[Given text]

XO design goals not currently satisfied by RPM

  1. Installing by "getting from a friend"
  2. Kids can change and redistribute bundles.
    1. Kid bundles are "first class" (distributed versioning implies distributed dependencies)
  3. Don't break the world at install time
  4. Localizability in the absence of a cantralized repo
  5. Novice programmers using [Pippy]

Questions

  1. Should activities be noarch?

Wrap-up

  • Short-term -- XO format not going away because of requirements not in RPM or any other package format.
  • Other problems underneath -- development standards for activity developers. (What is testing, what is release.)
  • This is the release, pull it from git, and build an installable package == something that helps XO and RPM potentially.

Short Term outcome

  • keep the xo format and push on the activities addons infrastructure
  • fructose (a basic set of activities) will keep on being packaged for the distros (debain, fedora, ubuntu...) offers a basic system to start from
  • as fructose activities are installed by root every user on a multi-user system (school lab) have a basic system where he can not delete the core activities
  • the core system follows a release cycle and quality standard
  • show information in the UI when an activity can not be removed

Notes - other, raw

  • Giving people freedoms and guidelines are not exclusive goals
  • Reference point -- Firefox add-ons. Single platform question, then it installs; highly enables community of add-on (activity) creators.
  • XO bundles are more like Java Applets than not -- from security framework, to the idea that you are grabbing and caching a webpage for playing with later.

Transcript

Transcript of Greg DeKoenigsberg's FUDCON11 session on .xo vs .rpm packaging for Sugar Activities, 2009 Jan 10 at 13:30-14:30 in Cambridge, MA, USA. Notes (including all errors) taken by Mel Chua, edits and revisions welcomed.

[/Given text]

Task 1: Using the packaging notes, decide whether each statement agrees: (a) users on a multi-user system cannot delete the core activities installed by root; (b) the short-term outcome is to drop the XO format; (c) XO bundles are likened to Java Applets. Answer yes or no for each, quoting the deciding words.
Task 2: Reproduce the packaging notes between "1. Kid bundles" and "and RPM potentially.", inclusive.
Task 3: Write the next part of the packaging notes, picking up after their last sentence.
The data after this point is not needed.

[Given information]

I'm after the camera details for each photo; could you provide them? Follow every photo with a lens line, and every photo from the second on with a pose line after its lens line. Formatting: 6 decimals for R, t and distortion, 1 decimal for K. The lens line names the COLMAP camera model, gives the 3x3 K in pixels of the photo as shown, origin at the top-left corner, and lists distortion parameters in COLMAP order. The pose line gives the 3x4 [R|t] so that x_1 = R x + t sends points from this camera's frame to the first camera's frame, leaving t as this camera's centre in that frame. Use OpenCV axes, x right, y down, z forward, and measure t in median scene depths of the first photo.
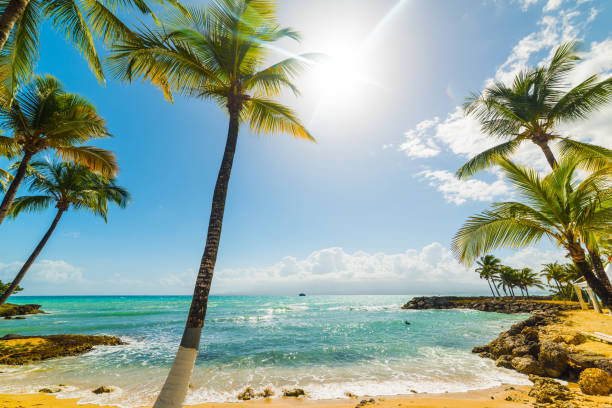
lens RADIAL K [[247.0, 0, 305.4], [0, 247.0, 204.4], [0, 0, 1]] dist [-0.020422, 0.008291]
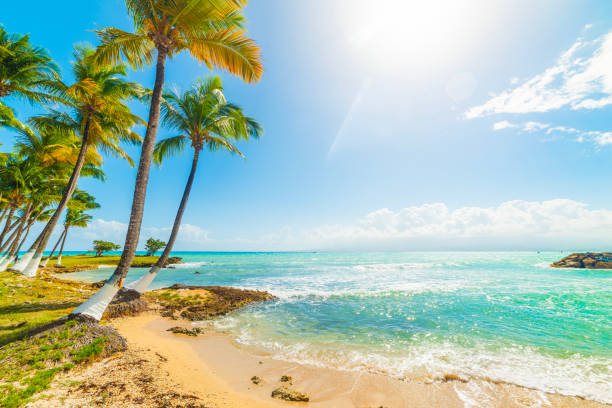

[/Given information]

Answer box 1:
(a) Yes: "have a basic system where he can not delete the core activities"
(b) No: "keep the xo format and push on the activities addons infrastructure"
(c) Yes: "XO bundles are more like Java Applets than not"

Answer box 2:
1. Kid bundles are "first class" (distributed versioning implies distributed dependencies)
  3. Don't break the world at install time
  4. Localizability in the absence of a cantralized repo
  5. Novice programmers using [Pippy]

Questions

  1. Should activities be noarch?

Wrap-up

  • Short-term -- XO format not going away because of requirements not in RPM or any other package format.
  • Other problems underneath -- development standards for activity developers. (What is testing, what is release.)
  • This is the release, pull it from git, and build an installable package == something that helps XO and RPM potentially.

Answer box 3:
<mchua> (Mel: Everything here is paraphrased.)
<mchua> gdk: There's a whole bunch of questions tied up in writing Sugar
Activities. Some of the questions pertain to some software development
practices, and what practices Activity developers follow, like releases
(what are they, should we have them, etc).
<mchua> We've done some strange things in this regard. A lot of the open
questions are about packaging.
* spevack (n=spevack@fedora/mspevack) has joined #fudcon-xorpm
<mchua> Question: Are we going to reinvent an already existing package
system, does it make sense?
<mchua> One of the main things to consider is user-installability.
<mchua> mstone: <something about how uruguay uses stuff>
<mchua> gdk: an .xo is basically a renamed .zip
<mchua> that's it
<mchua> We should enable people without XO hardware to be able to use
this software.
<mchua> This is a common goal, to be able to use things across distros
etc.
<mchua> (distros and other platforms)
<mchua> one of the open questions is that we have this list of Activities
of varying maturity
<mchua> The .rpm way is to make them into .rpms
<mchua> so we could make them all .rpms
<mchua> Or we could just leave them as .xo files
<mchua> What are the strengths and weaknesses of this?
<mchua> cscott: could have them be installed via firefox extensions too.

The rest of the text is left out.